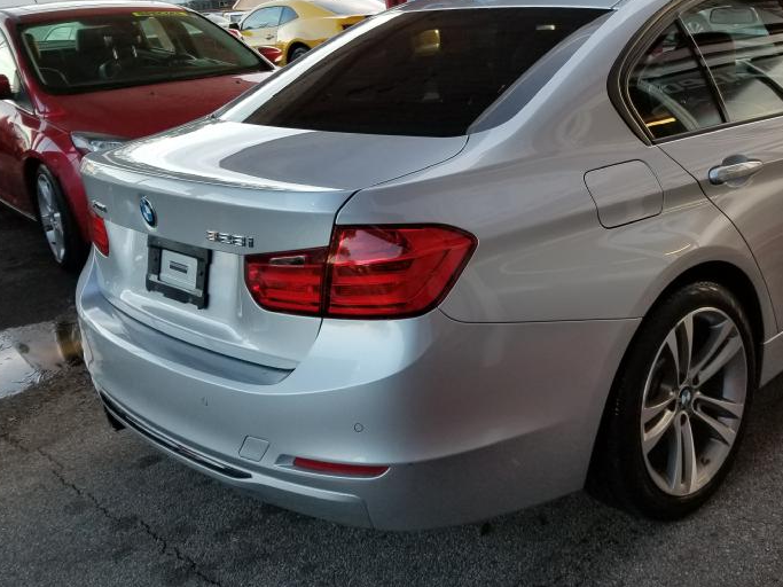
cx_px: 534
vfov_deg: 36.7
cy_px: 232
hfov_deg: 47.0
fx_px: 882
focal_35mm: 39
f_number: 1.7
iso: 64
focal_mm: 4.25
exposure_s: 1/120
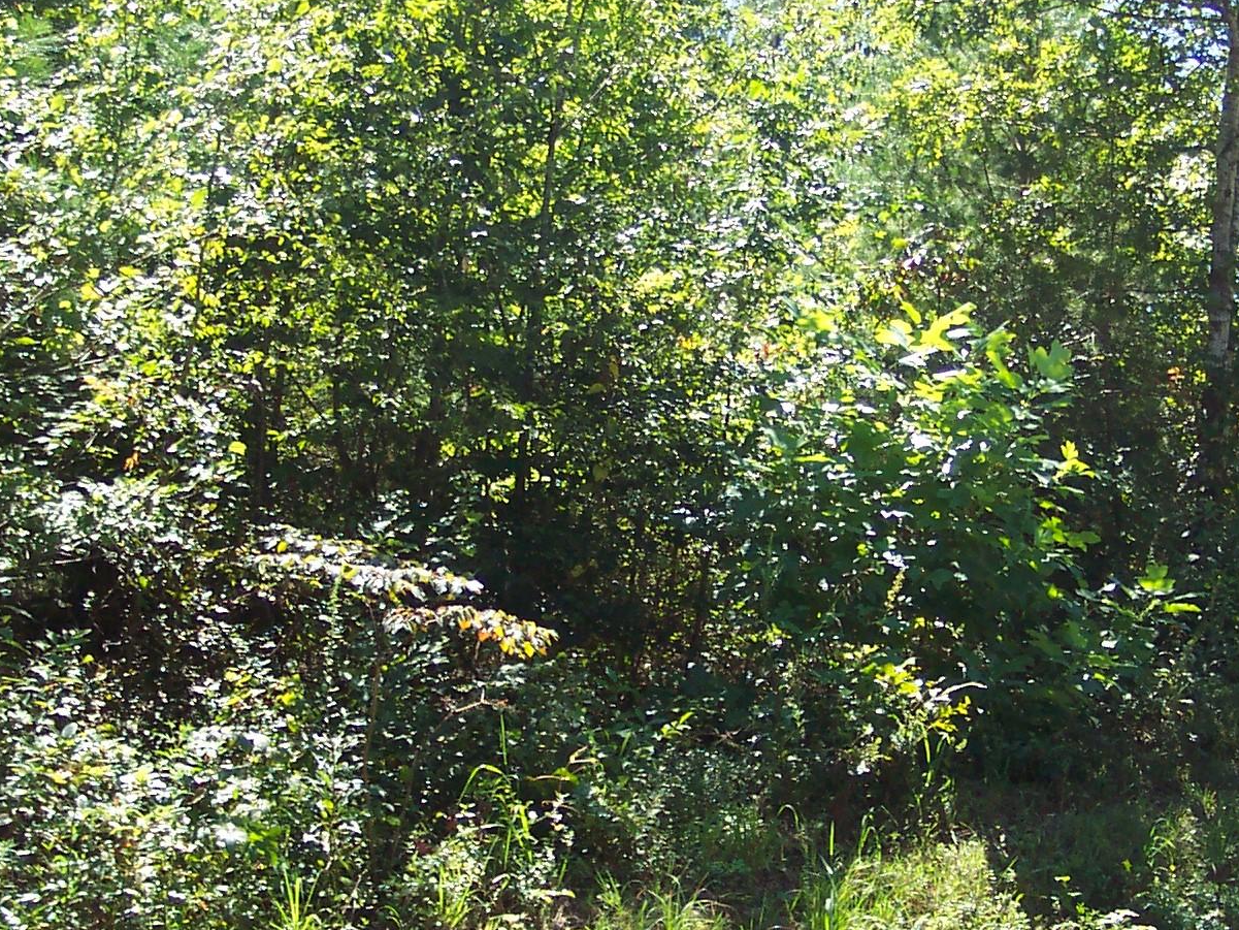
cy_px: 425
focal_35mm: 59
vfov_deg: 24.8
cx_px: 732
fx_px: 2112
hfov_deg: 32.6
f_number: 2.8
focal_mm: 8
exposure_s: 1/500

____________________

What you output must match the data exactly, apart from the pictures, which are left out.

cx_px: 534
vfov_deg: 36.7
cy_px: 232
hfov_deg: 47.0
fx_px: 882
focal_35mm: 39
f_number: 1.7
iso: 64
focal_mm: 4.25
exposure_s: 1/120
cy_px: 425
focal_35mm: 59
vfov_deg: 24.8
cx_px: 732
fx_px: 2112
hfov_deg: 32.6
f_number: 2.8
focal_mm: 8
exposure_s: 1/500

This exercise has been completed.